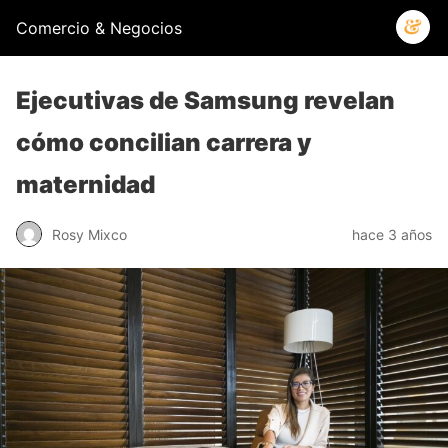
Comercio & Negocios
Ejecutivas de Samsung revelan
cómo concilian carrera y
maternidad
Rosy Mixco
hace 3 años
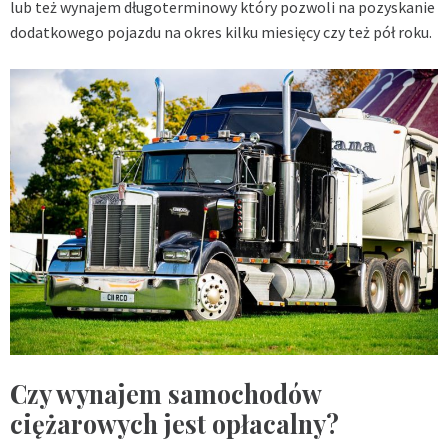
lub też wynajem długoterminowy który pozwoli na pozyskanie
dodatkowego pojazdu na okres kilku miesięcy czy też pół roku.
Czy wynajem samochodów
ciężarowych jest opłacalny?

****************

◆ Problem to solve
Output the listing above exactly, pictures omitted.

◆ Answer space
Comercio & Negocios
Ejecutivas de Samsung revelan
cómo concilian carrera y
maternidad
Rosy Mixco
hace 3 años
lub też wynajem długoterminowy który pozwoli na pozyskanie
dodatkowego pojazdu na okres kilku miesięcy czy też pół roku.
Czy wynajem samochodów
ciężarowych jest opłacalny?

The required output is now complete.